To maximize your effectiveness and ROI on your phone calls, ensure your team members are familiar with the principle we call “PHUBB.” Have them write this down on a 3 x 5 card and keep it near your office phones as a reminder on how to capitalize on each call from an existing patient (or new patient…or any caller for that matter). Also ensure your software or patient charts are handy so you can quickly get into the callers new or existing file. Here’s what PHUBB stands for:
P – Profile updates (address, phone number, email)
H – Hygiene (recare appointment, periodontal treatment, or root canal/ortho/other specialty procedure follow-up)
U – Urgent or important treatment schedules and discussed (disease related examples: deep decay, tooth extraction, implants, ortho, root canals, etc.)
B – Billing up-to-date (outstanding balances paid or insurance updates)
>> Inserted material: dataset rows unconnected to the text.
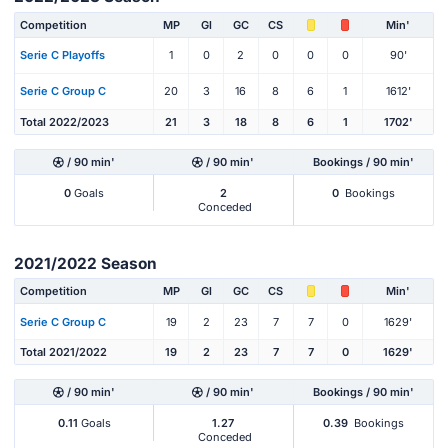
Competition
MP
Gl
GC
CS
Min'
Serie C Playoffs
1
0
2
0
0
0
90'
Serie C Group C
20
3
16
8
6
1
1612'
Total 2022/2023
21
3
18
8
6
1
1702'
/ 90 min'
/ 90 min'
Bookings / 90 min'
0
Goals
2
0
Bookings
Conceded
2021/2022 Season
Competition
MP
Gl
GC
CS
Min'
Serie C Group C
19
2
23
7
7
0
1629'
Total 2021/2022
19
2
23
7
7
0
1629'
/ 90 min'
/ 90 min'
Bookings / 90 min'
0.11
Goals
1.27
0.39
Bookings
Conceded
B – Benefits (insurance, payment plans, timeline on work, special offers or promotions going on right now, your in house plan benefits for uninsured patients, etc.)
By going through each of these with each and every existing patient or prospective patient, your team will eliminate the total number of calls they make, both inbound and outbound, while realizing a huge reward by maximizing the effectiveness and efficiency of each call. Try it this week, and you’ll notice an instant bump in your production and collections, both on the doctor and hygiene sides of your schedule.
My rule of thumb is that “if the math doesn’t make sense, nothing else will,” and this is certainly an area where we are limited by time to place and take calls, so why not make the most of each one?
Keep in mind that your dental practice is the goose that lays the golden eggs, and your time, energy, and money spent there will likely produce the greatest return compared to any other investment over your career.
DON’T NEGLECT your #1 asset in your practice – your patient list. It is far more valuable than any 3D technology or your entire building for that matter. Your patient list IS the goose that lays the golden eggs, so don’t neglect it. Nourish it, dig deep, cultivate your list and maximize the value that is already under your feet. This includes your team members. Take care of those around you, not just in the form of dental treatment, but in building long-lasting relationships using a (5R) relationship marketing system. My philophsy about this goes as follows:
“You don’t get a new or reactivated patient to do treatment on, you offer treatment to gain trust with a new patient.”
Finding and keeping great patients is THE hardest thing you will do in your practice. This is more difficult than any surgical, restorative or orthodontic procedure you offer–by a long shot. I would take doing a difficult treatment on a great patient over a simple procedure on a difficult patient any day. You probably would too. How do I define a “difficult” patient? Simply put, a difficult patient is one who is not a good match for your practice. Doing the right thing goes far beyond creating a winning smile for your patients– it also means being a resource for people who are not a good fit for your practice, so that they can get the help they need. Sometimes this means you’ll refer them somewhere else–but make sure you do it the right way, with a spirit of sincere service and compassion.
If you gain nothing else from this article, please nail down this concept of making the most of your patient list. Not only will it make your job easier and your marketing way more effective, but it will easily bring in additional tens of thousands of dollars, or even hundreds of thousands of dollars per year! Most importantly, your patients will be happier than ever.